> [Document section]:
======
A Performance-Based Comparison of Time Series Models for Champagne Sales Prediction
Keywords:
ARIMA, ARIMAX, MAE, RMSE, TSAAbstract
Time Series Analysis (TSA) is a critical analytical tool for analyzing data points gathered or captured at predetermined time intervals. It has proven vital in a variety of sectors, particularly financial services, environmental studies, and medicine. It emphasizes the need to handle missing values, smoothing data, and converting non-stationary data to stationary formats. The conducted research dives into the complicated procedures and strategies used in TSA, covering an extensive variety of models including Autoregressive Integrated Moving Average (ARIMA), Autoregressive Integrated Moving Average with Exogenous Variables (ARIMAX), and Seasonal Autoregressive Integrated Moving Average (SARIMA). Enterprises may improve decision-making, streamline procedures, and predict potential patterns by employing strong TSA. The research paper worked on a case study highlighting SARIMA’s superior performance in circumstances where seasonality is a substantial factor, making it a preferred choice over ARIMA for TS forecasting involving seasonal data. The study investigates and compares the efficiency of the ARIMA and SARIMA approaches for TSA to evaluate the model's effectiveness using performance metrics like Mean Absolute Error (MAE), Mean Square Error (MSE), Root Mean Square Error (RMSE), and Mean Absolute Percentage Error (MAPE). SARIMA outperforms ARIMA in standings of all performance metrics because of its ability to explicitly model seasonality in TS data.
======
> [Dataset content]:
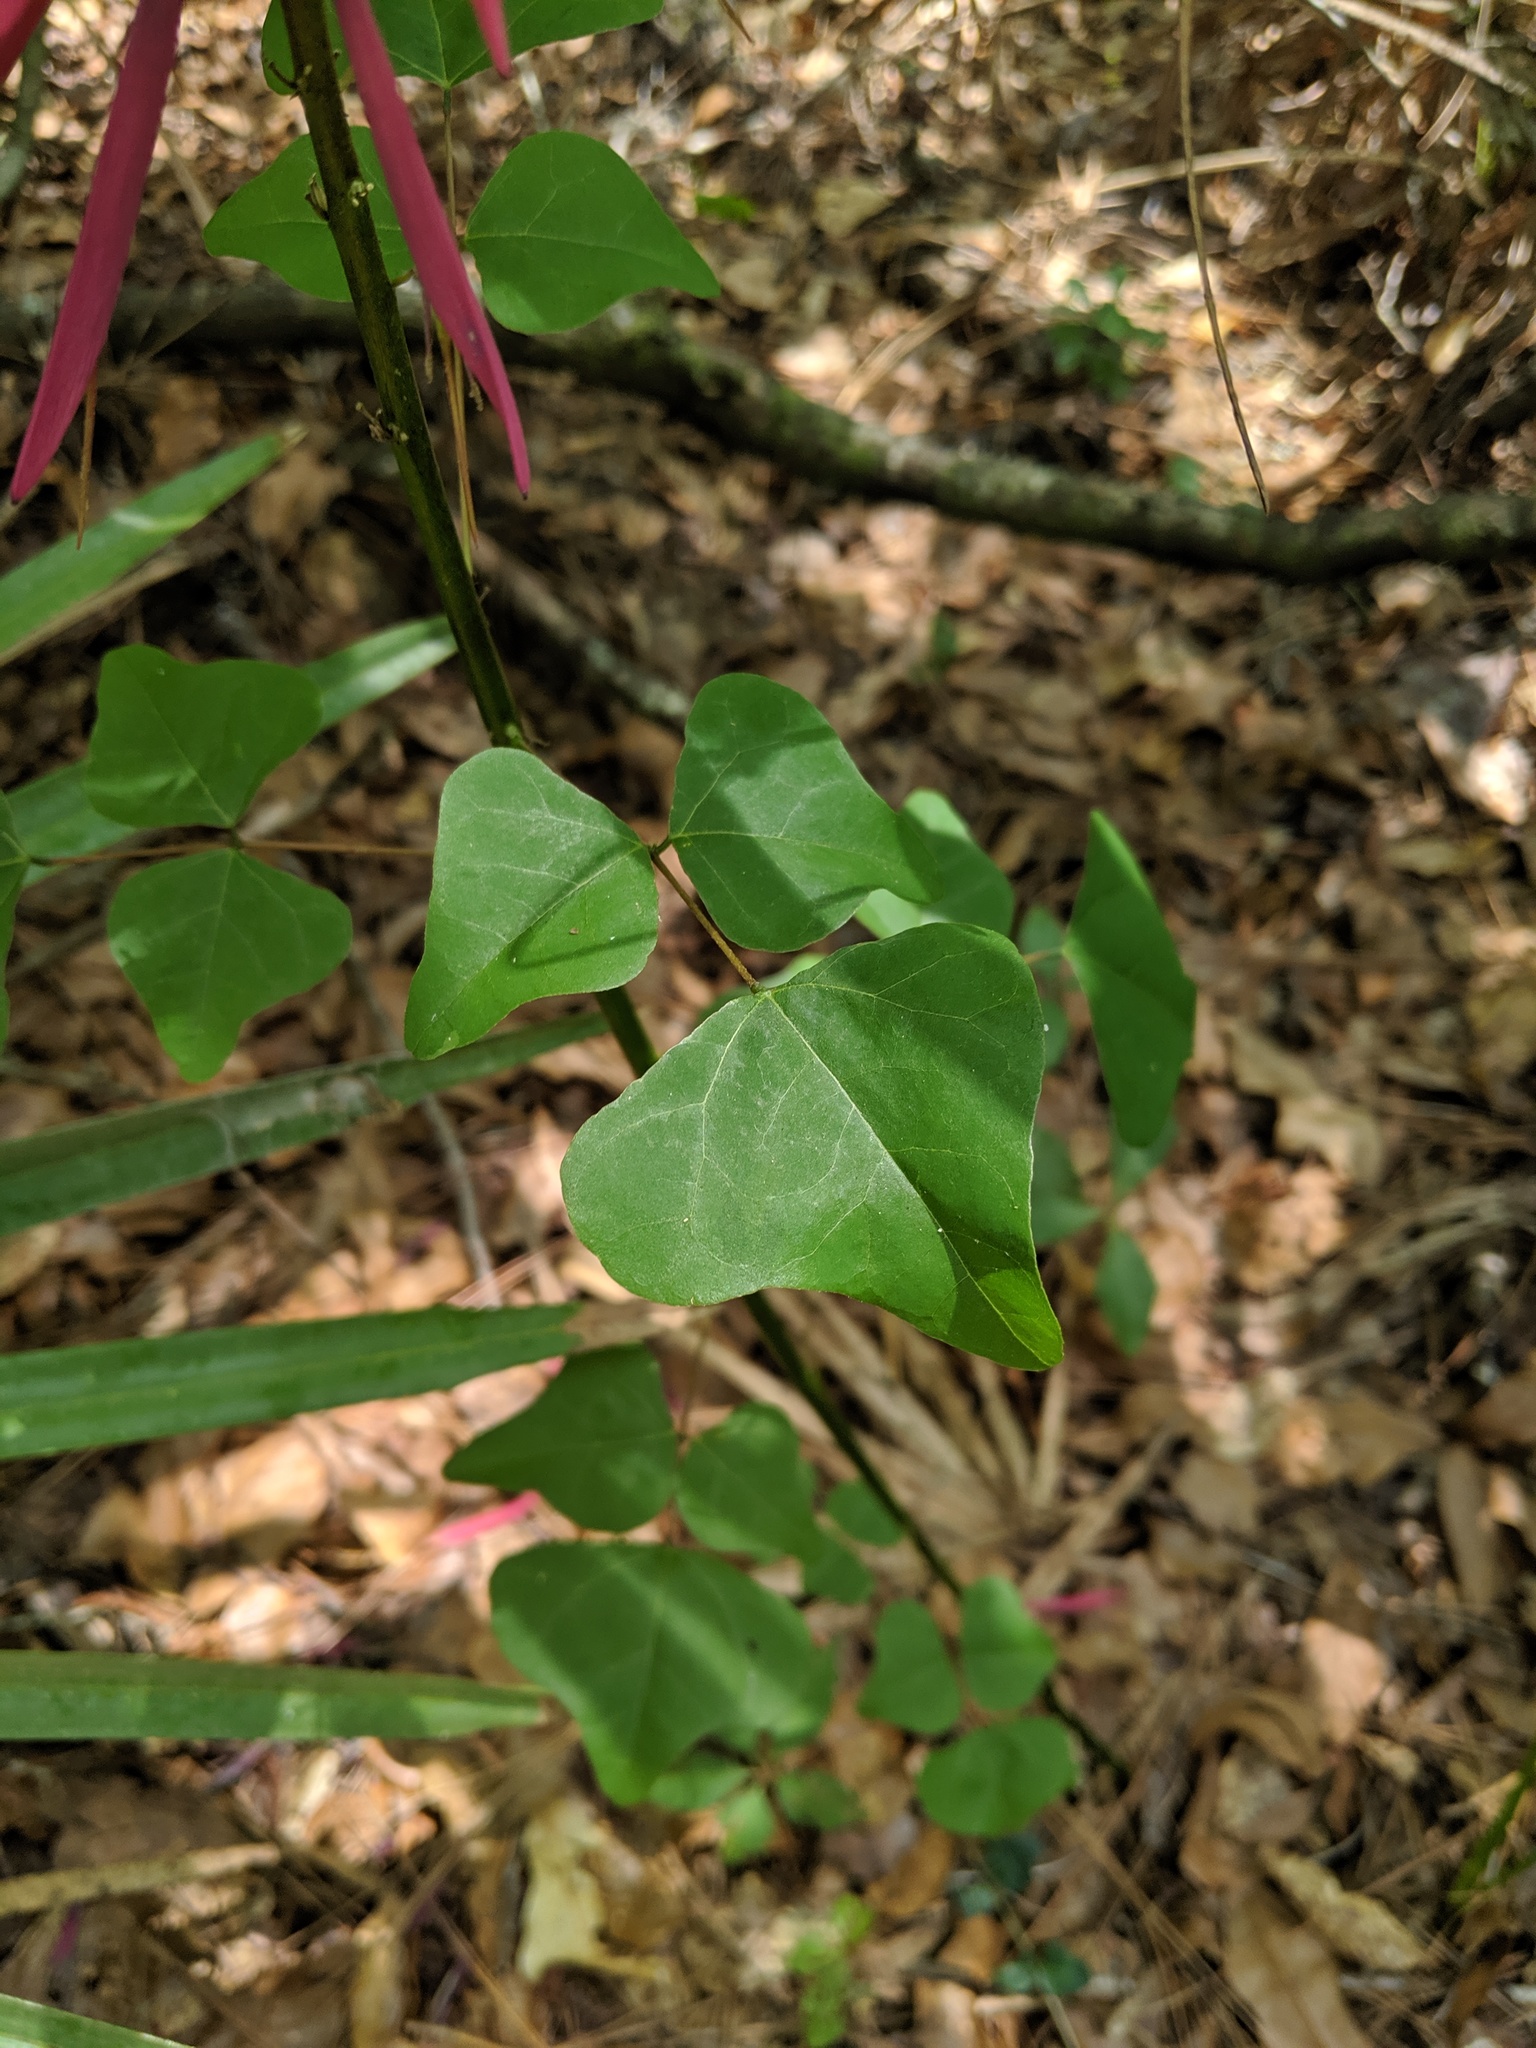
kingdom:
======
> [Requirement A]:
According to the champagne sales abstract, why does SARIMA outperform ARIMA on every performance metric?
> [Requirement B]:
Which performance metrics does the champagne sales abstract use to compare ARIMA and SARIMA?

> [Task response A]:
SARIMA can explicitly model seasonality in time series data.

> [Task response B]:
- Mean Absolute Error (MAE)
- Mean Square Error (MSE)
- Root Mean Square Error (RMSE)
- Mean Absolute Percentage Error (MAPE)